» REQUIRED WORK:
1 - Repeat the Trudeau passage between "Hands up if" and "a quiet life.", inclusive.
2 - In the Trudeau passage, how do the Advance's editor and publisher describe the incident?

» TEXT PASSAGE:

Hands up if you suspect something happened that Mr. Trudeau would prefer not to own up to today. Hands up, if you think it’s not likely he forgot it.

According to recent reporting by the National Post and others, the reporter discussed the incident with the Advance’s editor and publisher, who both describe it as an inappropriate but brief encounter. The reporter, who apparently wrote the editorial herself, now works for a large company and doesn’t want to pursue the incident further – either for fear of retaliation, as some people conspiratorially suggest, or simply because she prefers a quiet life.

Personally, I don’t much care what Mr. Trudeau did at a beerfest back in 2000. If he did it he should just come clean, do his grovel, take his lumps and move on. But he can’t, because in his zeal to prove his feminist credentials he has insisted that the only appropriate response to any form of sexual misconduct – no matter how slight or how ancient – is zero tolerance and punishment.

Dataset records
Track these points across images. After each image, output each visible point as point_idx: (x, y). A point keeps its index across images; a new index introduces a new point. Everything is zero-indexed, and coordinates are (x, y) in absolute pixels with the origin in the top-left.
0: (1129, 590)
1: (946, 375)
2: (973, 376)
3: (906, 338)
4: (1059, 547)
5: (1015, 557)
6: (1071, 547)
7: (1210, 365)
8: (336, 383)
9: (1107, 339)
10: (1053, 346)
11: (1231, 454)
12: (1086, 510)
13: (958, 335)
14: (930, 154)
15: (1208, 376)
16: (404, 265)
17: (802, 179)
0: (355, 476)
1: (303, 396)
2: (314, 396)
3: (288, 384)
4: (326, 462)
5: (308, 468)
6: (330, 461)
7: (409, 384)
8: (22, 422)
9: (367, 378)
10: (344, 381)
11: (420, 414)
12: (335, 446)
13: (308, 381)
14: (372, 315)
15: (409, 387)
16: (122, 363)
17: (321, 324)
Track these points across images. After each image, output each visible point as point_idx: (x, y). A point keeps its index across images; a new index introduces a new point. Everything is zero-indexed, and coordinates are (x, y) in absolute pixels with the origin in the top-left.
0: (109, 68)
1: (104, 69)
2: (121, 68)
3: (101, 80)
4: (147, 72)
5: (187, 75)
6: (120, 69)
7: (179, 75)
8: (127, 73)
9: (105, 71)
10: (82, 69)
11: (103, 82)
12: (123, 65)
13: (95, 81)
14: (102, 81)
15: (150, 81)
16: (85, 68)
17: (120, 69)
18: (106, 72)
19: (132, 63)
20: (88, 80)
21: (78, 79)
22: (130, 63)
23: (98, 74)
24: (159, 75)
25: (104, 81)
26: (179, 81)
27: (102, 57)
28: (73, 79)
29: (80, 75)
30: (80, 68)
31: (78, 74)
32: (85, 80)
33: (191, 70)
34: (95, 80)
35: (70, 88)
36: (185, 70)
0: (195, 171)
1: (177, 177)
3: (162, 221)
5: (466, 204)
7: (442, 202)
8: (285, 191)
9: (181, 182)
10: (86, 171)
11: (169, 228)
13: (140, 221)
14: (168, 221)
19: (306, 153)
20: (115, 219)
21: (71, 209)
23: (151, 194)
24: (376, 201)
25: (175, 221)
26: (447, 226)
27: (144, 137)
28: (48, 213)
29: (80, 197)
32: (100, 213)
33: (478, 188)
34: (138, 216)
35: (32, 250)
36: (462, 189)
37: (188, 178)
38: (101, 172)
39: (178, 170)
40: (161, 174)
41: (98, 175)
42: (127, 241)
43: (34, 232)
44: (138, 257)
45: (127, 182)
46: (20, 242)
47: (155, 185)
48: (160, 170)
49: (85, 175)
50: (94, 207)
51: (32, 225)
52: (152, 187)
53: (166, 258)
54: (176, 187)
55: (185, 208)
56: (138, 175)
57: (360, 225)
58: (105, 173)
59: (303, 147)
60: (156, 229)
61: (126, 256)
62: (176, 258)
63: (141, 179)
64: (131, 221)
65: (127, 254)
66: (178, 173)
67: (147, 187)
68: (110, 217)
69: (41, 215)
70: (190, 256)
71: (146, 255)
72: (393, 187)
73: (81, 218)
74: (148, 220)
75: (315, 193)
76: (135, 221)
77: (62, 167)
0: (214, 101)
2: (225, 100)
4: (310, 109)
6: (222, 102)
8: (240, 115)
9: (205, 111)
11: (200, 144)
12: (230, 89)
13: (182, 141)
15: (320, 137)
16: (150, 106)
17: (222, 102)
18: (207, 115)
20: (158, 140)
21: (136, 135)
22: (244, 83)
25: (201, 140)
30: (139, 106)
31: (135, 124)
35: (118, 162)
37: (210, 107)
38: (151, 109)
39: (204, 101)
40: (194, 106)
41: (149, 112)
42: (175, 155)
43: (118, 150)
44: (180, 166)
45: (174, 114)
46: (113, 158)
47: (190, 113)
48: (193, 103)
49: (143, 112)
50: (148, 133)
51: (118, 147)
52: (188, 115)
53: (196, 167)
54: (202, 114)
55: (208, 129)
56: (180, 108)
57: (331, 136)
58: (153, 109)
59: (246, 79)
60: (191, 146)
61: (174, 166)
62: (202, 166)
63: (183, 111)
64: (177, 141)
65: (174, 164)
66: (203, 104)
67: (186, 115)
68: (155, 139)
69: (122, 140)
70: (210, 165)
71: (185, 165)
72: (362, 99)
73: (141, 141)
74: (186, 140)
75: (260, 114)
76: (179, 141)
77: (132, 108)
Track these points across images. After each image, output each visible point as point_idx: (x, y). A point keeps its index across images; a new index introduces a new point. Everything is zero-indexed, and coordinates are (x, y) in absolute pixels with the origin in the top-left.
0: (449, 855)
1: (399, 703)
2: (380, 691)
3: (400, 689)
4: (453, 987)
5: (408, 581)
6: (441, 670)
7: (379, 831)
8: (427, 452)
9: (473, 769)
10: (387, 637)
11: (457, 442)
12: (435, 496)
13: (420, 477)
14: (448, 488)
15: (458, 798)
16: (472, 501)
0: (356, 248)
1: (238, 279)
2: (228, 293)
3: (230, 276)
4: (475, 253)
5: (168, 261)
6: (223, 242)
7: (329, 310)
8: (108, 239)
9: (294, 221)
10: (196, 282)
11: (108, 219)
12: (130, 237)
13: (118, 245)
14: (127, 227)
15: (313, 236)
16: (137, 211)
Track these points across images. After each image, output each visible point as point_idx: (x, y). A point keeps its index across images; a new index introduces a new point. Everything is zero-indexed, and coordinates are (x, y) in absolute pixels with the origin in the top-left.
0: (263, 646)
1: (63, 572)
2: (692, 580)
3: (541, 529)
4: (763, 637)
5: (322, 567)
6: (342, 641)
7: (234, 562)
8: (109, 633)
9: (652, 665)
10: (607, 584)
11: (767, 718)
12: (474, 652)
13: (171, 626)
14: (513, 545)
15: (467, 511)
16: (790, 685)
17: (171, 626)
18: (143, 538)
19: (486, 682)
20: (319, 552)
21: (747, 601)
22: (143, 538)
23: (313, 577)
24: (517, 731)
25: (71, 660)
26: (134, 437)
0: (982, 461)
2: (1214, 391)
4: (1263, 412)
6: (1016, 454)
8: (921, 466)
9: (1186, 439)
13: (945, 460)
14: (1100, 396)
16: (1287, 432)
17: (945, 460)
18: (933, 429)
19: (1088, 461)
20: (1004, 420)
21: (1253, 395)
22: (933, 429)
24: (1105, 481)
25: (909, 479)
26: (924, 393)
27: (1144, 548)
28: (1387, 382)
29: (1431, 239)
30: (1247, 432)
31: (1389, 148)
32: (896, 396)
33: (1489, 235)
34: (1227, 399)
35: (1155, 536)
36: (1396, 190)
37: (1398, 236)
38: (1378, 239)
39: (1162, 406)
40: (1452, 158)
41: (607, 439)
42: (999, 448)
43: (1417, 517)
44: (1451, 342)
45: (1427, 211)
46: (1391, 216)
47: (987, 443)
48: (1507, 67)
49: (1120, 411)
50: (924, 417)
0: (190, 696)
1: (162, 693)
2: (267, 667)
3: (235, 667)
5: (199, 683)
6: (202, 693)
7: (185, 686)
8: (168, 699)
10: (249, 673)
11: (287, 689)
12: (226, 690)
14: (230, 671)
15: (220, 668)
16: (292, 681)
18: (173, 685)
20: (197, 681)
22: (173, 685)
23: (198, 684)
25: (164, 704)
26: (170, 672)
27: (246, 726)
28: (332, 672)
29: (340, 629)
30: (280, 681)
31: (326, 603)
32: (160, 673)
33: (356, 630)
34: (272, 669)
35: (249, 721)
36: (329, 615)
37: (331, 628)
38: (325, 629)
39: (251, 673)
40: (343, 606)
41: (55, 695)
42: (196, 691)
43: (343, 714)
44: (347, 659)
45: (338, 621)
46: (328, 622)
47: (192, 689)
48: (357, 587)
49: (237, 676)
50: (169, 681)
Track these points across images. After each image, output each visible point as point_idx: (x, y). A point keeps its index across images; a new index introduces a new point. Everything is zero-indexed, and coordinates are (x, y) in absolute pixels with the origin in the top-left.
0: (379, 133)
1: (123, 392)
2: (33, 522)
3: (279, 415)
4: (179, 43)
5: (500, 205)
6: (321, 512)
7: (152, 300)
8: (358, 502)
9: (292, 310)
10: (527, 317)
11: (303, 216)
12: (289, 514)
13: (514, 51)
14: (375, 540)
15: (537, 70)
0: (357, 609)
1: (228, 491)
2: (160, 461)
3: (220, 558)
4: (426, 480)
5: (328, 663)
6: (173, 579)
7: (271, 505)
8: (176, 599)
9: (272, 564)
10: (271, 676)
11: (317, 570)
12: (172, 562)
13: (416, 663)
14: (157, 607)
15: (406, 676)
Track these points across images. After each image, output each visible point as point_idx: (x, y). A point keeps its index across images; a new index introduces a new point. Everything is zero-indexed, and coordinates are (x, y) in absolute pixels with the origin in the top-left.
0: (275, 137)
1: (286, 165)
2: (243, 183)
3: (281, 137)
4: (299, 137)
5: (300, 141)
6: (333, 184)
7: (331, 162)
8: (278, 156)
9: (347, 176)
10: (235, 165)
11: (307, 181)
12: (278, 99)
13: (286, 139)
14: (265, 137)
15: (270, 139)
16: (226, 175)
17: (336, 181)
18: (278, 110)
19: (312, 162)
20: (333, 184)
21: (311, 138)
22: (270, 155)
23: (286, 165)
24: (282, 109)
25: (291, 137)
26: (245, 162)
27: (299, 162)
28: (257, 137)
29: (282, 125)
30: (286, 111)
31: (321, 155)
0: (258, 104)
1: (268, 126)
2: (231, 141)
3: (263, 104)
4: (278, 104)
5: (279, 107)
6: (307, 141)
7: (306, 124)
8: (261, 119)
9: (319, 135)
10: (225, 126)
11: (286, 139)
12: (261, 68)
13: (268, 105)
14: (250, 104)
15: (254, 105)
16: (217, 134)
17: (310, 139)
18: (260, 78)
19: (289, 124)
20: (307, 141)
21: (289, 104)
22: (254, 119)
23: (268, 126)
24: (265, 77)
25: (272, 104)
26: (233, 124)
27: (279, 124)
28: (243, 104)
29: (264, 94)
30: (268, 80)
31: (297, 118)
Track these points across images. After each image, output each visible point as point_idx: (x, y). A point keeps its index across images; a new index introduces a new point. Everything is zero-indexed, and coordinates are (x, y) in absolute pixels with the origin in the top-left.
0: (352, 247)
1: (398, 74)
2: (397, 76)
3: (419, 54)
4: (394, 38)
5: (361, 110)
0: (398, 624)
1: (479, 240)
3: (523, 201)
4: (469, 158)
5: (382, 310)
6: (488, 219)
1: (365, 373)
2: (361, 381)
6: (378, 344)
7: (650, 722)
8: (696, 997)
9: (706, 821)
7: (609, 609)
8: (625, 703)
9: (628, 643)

» ANSWERS FOR THE EXERCISE:
1 -
Hands up if you suspect something happened that Mr. Trudeau would prefer not to own up to today. Hands up, if you think it’s not likely he forgot it.

According to recent reporting by the National Post and others, the reporter discussed the incident with the Advance’s editor and publisher, who both describe it as an inappropriate but brief encounter. The reporter, who apparently wrote the editorial herself, now works for a large company and doesn’t want to pursue the incident further – either for fear of retaliation, as some people conspiratorially suggest, or simply because she prefers a quiet life.

2 - They describe it as an inappropriate but brief encounter.